Ce 10 décembre, je veux répéter pour tout le monde : « N’ayez pas peur ! » Ces mots ont été prononcés par le pape Jean-Paul II dans les années 1980, lorsqu’il a visité la Pologne communiste. Il n’a rien dit d’autre à cette époque, mais cela a suffi. J’ai la foi parce que je sais que le printemps vient toujours après l’hiver.
J’ai cité Ales Bialiatski. Et je conclurai par son cri de l’âme :
Liberté pour le peuple bélarussien ! Liberté pour Viasna ! Vive le Bélarus !

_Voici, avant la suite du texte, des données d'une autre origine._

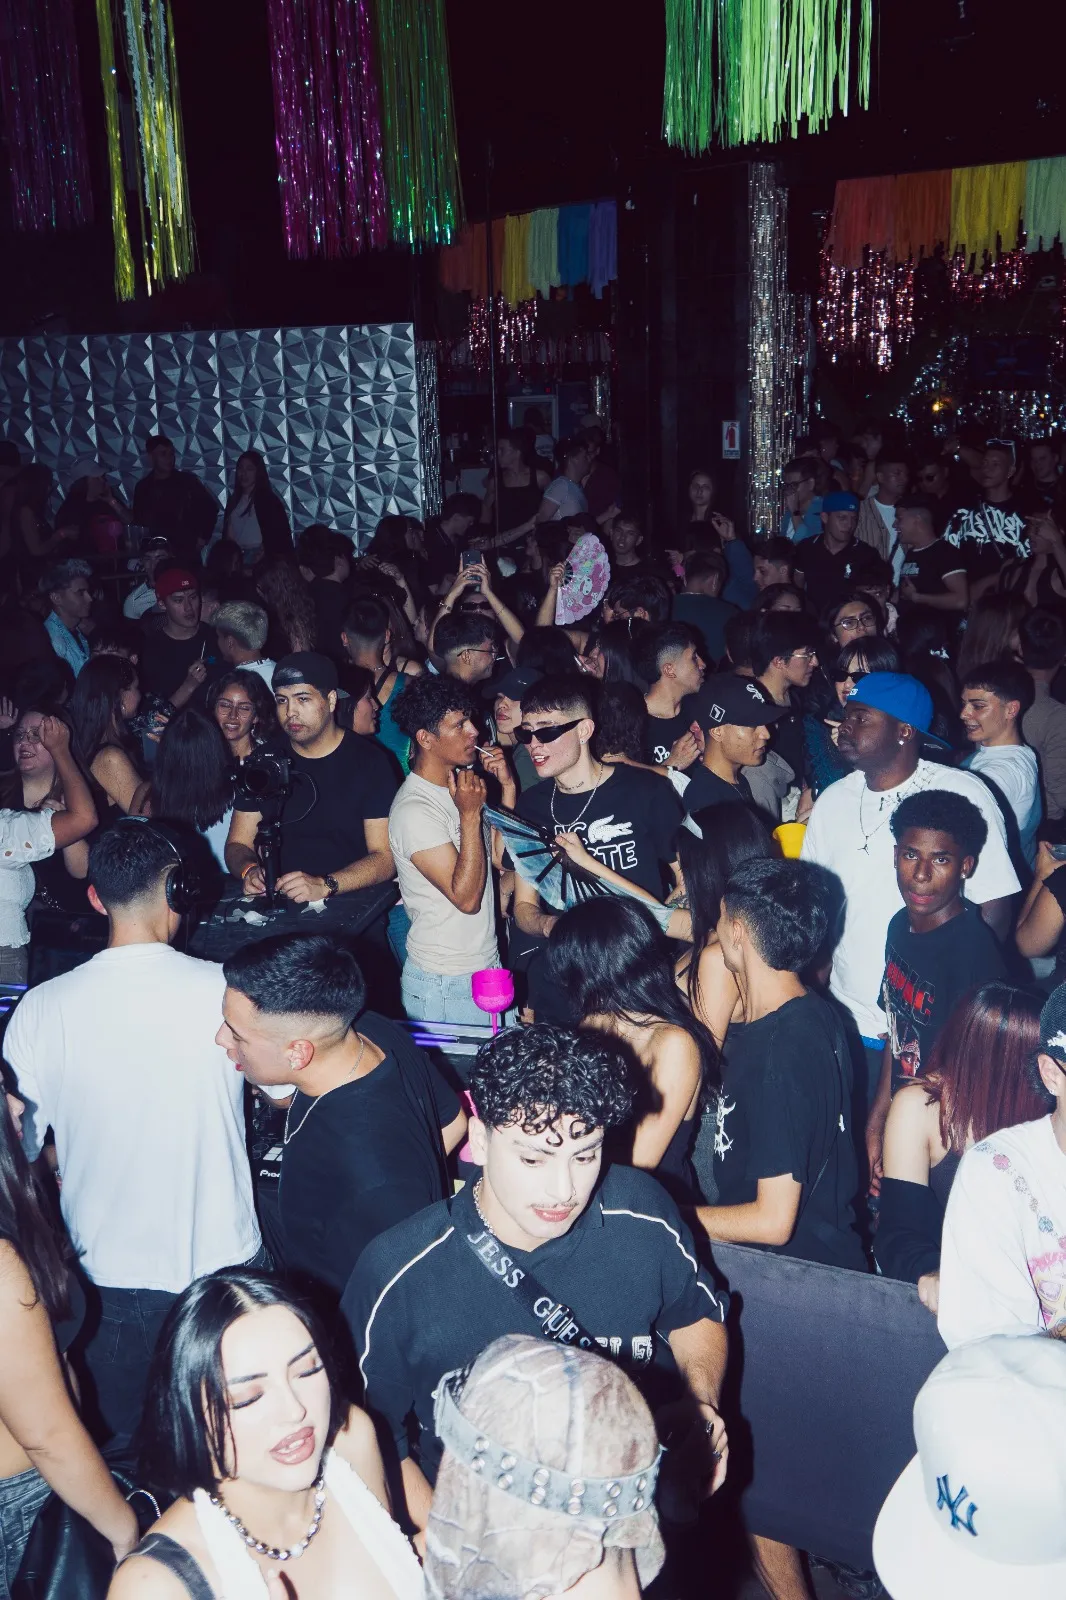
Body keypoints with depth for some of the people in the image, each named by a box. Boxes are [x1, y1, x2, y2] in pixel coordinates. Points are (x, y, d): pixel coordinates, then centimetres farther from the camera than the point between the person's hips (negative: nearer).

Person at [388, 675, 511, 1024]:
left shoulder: (455, 785, 7)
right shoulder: (414, 809, -21)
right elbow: (466, 897, -23)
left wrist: (507, 787, 0)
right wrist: (470, 814, -24)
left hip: (487, 965, 8)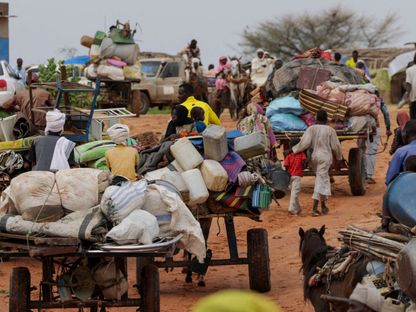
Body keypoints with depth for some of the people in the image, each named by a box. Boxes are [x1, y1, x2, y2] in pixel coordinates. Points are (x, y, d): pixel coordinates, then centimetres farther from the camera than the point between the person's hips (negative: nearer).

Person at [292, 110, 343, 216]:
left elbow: (304, 143, -9)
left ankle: (323, 206, 24)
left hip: (314, 157, 3)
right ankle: (314, 208, -11)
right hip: (325, 157, -3)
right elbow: (336, 146, 1)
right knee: (321, 181, -4)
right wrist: (339, 158, 14)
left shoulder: (311, 129, -1)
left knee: (324, 179, 21)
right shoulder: (330, 130, -3)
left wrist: (293, 150, 3)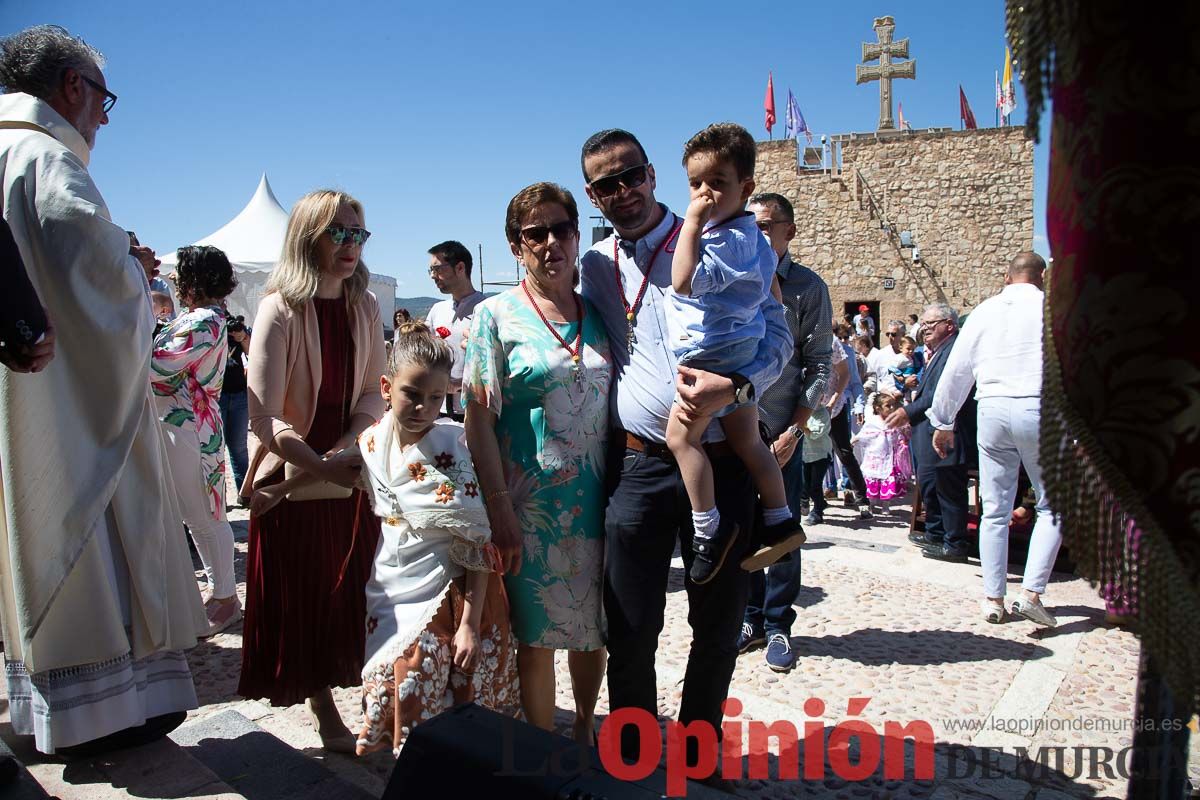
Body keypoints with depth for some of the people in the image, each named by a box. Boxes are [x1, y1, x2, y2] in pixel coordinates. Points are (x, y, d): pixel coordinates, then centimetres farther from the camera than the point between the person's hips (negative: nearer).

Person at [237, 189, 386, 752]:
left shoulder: (365, 308, 1)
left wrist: (349, 446, -13)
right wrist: (323, 468, -21)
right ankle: (325, 714, 24)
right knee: (300, 603, 7)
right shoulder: (281, 309, -14)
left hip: (353, 472, 5)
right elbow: (263, 419, -18)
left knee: (349, 598, 11)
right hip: (292, 479, -4)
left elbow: (372, 393, 5)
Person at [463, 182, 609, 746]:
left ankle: (585, 730, 38)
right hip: (532, 500, -4)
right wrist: (499, 508, -15)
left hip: (598, 496, 4)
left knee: (594, 625, 15)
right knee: (536, 634, 6)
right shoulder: (497, 315, -4)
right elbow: (479, 418, -9)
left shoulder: (598, 313, 8)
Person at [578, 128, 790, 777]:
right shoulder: (594, 266, 11)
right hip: (637, 464, 2)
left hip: (721, 462, -1)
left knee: (719, 626, 11)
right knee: (631, 632, 6)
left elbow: (777, 335, -3)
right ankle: (633, 761, 29)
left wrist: (736, 388, -23)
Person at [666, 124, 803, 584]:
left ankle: (708, 531, -4)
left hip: (713, 352, -11)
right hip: (738, 354, 11)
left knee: (680, 435, -10)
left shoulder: (732, 239, -19)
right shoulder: (746, 234, 14)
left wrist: (692, 222, -26)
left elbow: (686, 281, -31)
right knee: (746, 441, 16)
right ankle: (780, 521, 26)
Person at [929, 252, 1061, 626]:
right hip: (1039, 409, -3)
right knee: (1053, 506, 10)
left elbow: (956, 370, 12)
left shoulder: (985, 310, 11)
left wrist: (943, 422, 19)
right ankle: (1031, 592, 0)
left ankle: (993, 599, 14)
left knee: (994, 511, 9)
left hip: (992, 410, 3)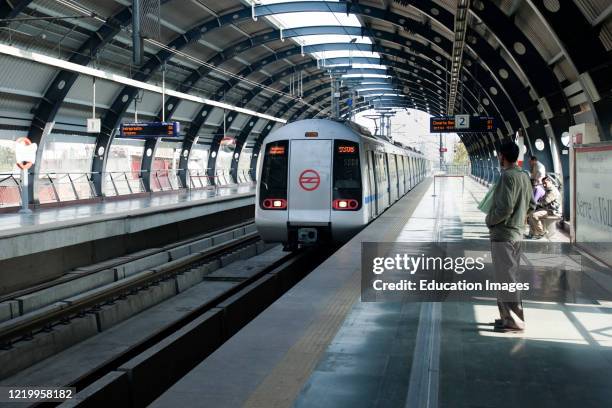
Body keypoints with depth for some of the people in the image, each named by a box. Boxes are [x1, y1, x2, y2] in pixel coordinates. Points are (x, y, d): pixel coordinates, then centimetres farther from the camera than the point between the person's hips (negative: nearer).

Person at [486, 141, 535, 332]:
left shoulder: (507, 177, -19)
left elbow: (505, 208, -24)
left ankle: (514, 321, 0)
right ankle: (509, 316, 25)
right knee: (510, 276, 17)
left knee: (506, 278, -3)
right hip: (517, 232, 9)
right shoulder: (524, 177, 10)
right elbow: (531, 205, 16)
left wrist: (489, 219, -8)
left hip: (503, 234, -9)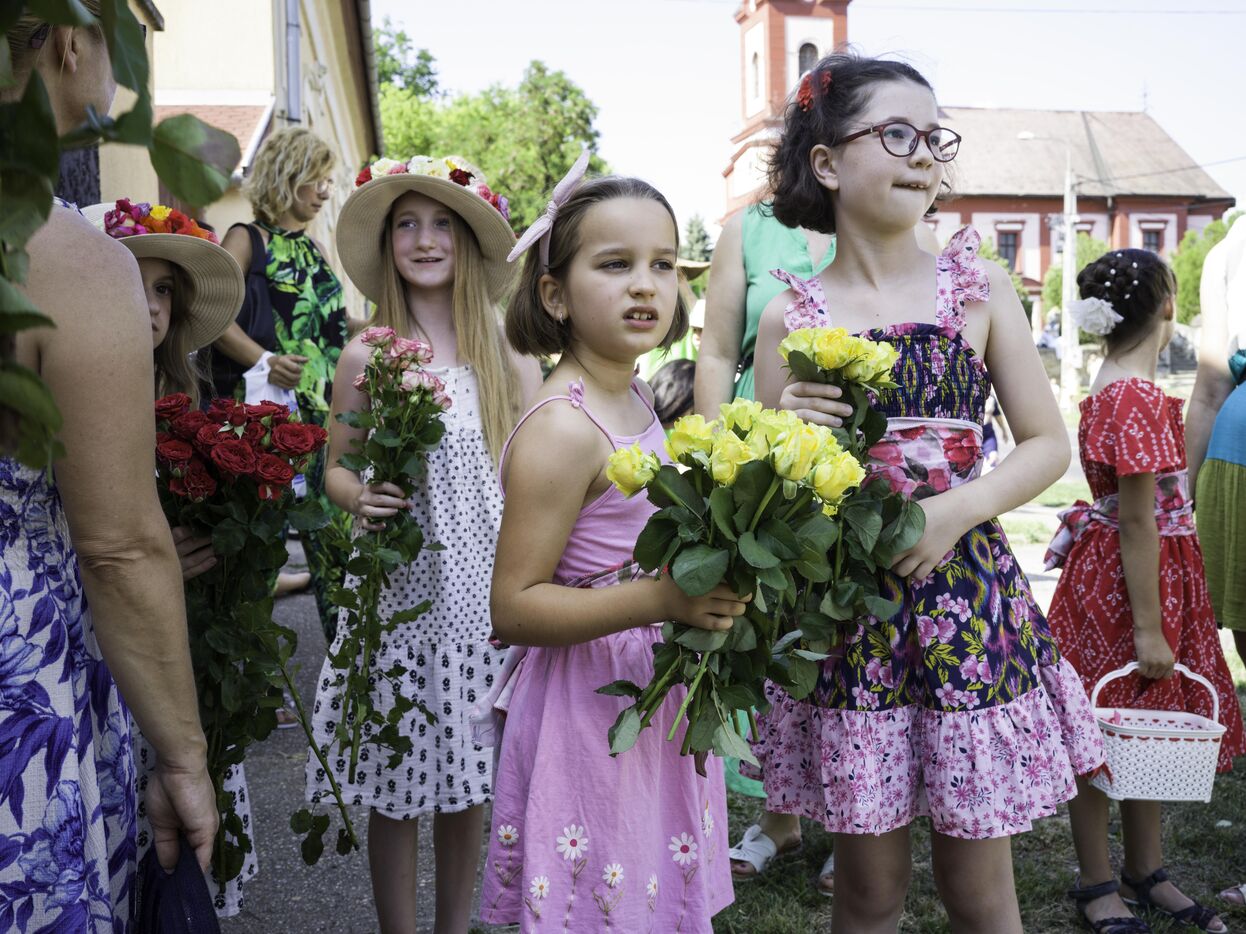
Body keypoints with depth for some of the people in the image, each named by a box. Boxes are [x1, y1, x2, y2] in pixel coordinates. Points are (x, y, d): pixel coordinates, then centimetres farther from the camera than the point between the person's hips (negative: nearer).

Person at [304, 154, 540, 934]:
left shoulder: (510, 353, 2)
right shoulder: (366, 356, 1)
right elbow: (337, 467, 9)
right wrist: (359, 498, -12)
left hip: (484, 584, 1)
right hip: (397, 586, -1)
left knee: (470, 777, 11)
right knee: (397, 786, 6)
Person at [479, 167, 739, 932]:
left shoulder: (636, 399, 6)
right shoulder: (561, 430, -22)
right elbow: (513, 608, -24)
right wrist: (660, 599, -31)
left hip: (655, 702, 9)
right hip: (589, 717, -9)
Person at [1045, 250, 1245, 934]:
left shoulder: (1118, 390, 8)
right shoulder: (1138, 397, -21)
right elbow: (1137, 521, -22)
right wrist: (1149, 627, -20)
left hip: (1155, 574, 10)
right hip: (1124, 581, -10)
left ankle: (1145, 872, 32)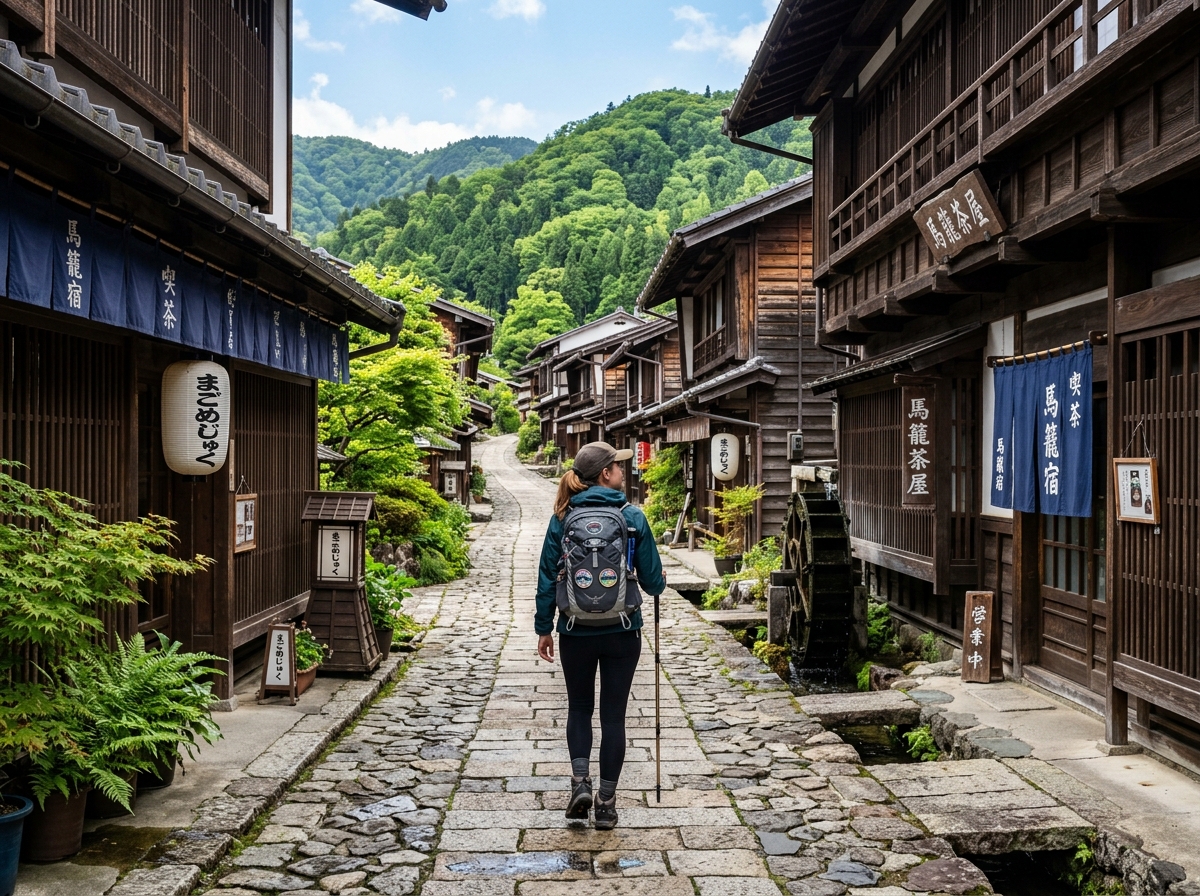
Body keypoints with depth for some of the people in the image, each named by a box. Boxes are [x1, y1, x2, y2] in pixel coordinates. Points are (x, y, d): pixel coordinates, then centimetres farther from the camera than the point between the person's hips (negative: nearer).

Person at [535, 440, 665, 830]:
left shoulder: (562, 519, -3)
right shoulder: (632, 517, -6)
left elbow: (547, 578, -1)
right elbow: (652, 581, -3)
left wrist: (544, 628, 8)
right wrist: (659, 583, 21)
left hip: (576, 632, 1)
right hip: (622, 633, -1)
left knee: (579, 707, 20)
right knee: (613, 714, 9)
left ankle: (580, 781, 3)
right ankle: (606, 803, 13)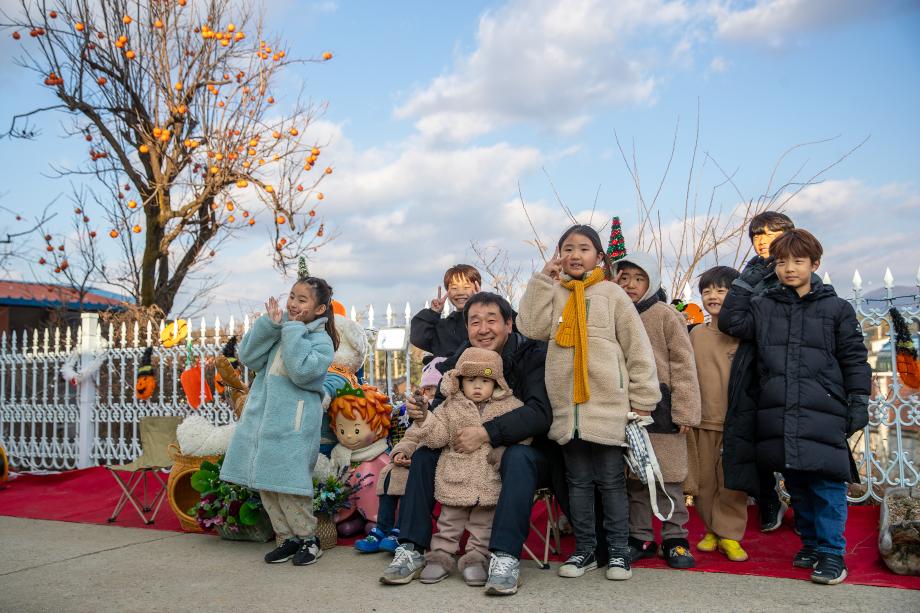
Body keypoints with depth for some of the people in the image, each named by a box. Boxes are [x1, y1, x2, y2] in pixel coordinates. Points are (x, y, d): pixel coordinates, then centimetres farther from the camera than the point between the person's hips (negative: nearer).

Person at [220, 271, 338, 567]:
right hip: (262, 415, 7)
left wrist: (293, 330, -16)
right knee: (265, 482, 10)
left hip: (293, 422, -7)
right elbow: (249, 357, 3)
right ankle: (286, 537, 24)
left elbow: (303, 371, -23)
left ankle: (308, 538, 14)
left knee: (288, 481, -5)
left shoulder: (321, 340, -6)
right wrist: (269, 323, -7)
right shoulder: (280, 328, 11)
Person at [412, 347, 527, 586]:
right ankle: (440, 556, 21)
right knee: (450, 520, 10)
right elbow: (436, 437, -2)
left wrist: (503, 452, -17)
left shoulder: (510, 406, 0)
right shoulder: (450, 407, 3)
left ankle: (475, 559, 20)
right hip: (455, 478, 0)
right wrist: (423, 418, -21)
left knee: (484, 523, 8)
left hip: (491, 481, 0)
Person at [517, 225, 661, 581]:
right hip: (567, 407, 3)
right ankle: (584, 549, 24)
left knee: (611, 481, 6)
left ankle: (618, 551, 20)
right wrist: (543, 279, -4)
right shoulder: (553, 295, 11)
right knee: (578, 482, 12)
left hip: (608, 406, -3)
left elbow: (637, 348, 0)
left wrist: (643, 400, -3)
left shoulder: (611, 294, 1)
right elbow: (531, 326, -7)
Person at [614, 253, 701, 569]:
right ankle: (639, 537, 23)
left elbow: (683, 364, -8)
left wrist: (685, 410, -11)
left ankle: (675, 538, 18)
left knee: (668, 476, 4)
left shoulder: (665, 315, -5)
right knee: (634, 476, 12)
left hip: (660, 407, -4)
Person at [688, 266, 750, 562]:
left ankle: (729, 534, 17)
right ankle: (712, 529, 26)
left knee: (733, 482, 3)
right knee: (704, 481, 9)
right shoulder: (696, 334, 8)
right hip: (702, 421, 3)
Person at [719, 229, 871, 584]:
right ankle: (810, 543, 28)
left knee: (827, 485, -2)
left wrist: (859, 403, 0)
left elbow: (855, 359, 5)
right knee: (796, 486, 13)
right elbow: (730, 322, 1)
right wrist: (744, 282, 3)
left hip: (823, 415, -3)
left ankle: (831, 552, 10)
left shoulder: (836, 309, 5)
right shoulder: (764, 307, 13)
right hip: (779, 416, 3)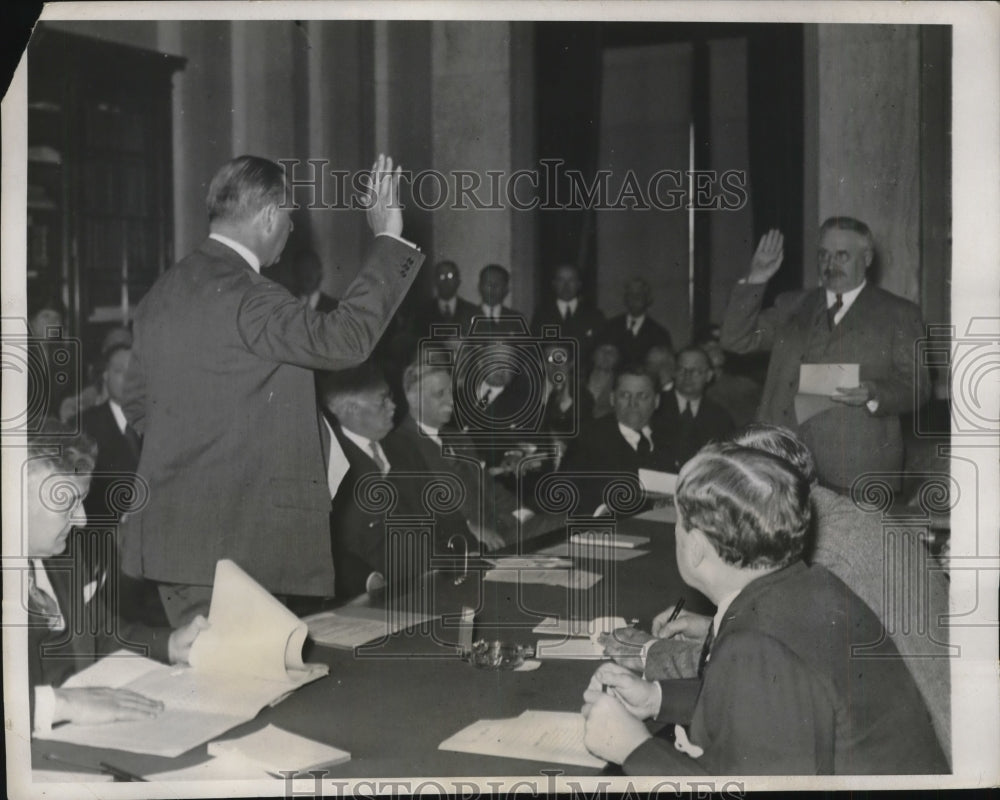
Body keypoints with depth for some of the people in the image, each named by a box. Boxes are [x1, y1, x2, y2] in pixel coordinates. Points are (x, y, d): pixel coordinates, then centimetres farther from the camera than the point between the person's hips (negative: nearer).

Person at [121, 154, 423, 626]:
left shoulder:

Aux côtés d’Ales Bialiatski, président du Centre de défense des droits humains Viasna, le prix Nobel de la paix de cette année a été attribué au Centre ukrainien pour les libertés civiles et l’ONG russe Memorial. Cette année, le défenseur bélarussien des droits humains a été nominé pour le prix Nobel de la paix pour la sixième fois. Ales est la troisième personne à avoir remporté ce prix tout en restant derrière les barreaux. Ales est en prison depuis le 14 juillet 2021, c’est-à-dire depuis 17 mois, pour avoir défendu les droits humains pendant de longues années. Le défenseur des droits humains et ses collègues sont accusés de « contrebande en bande organisée » en 2016–2020 et de « financement d’actions collectives qui troublent gravement l’ordre public » lors des manifestations de masse après l’élection présidentielle de 2020.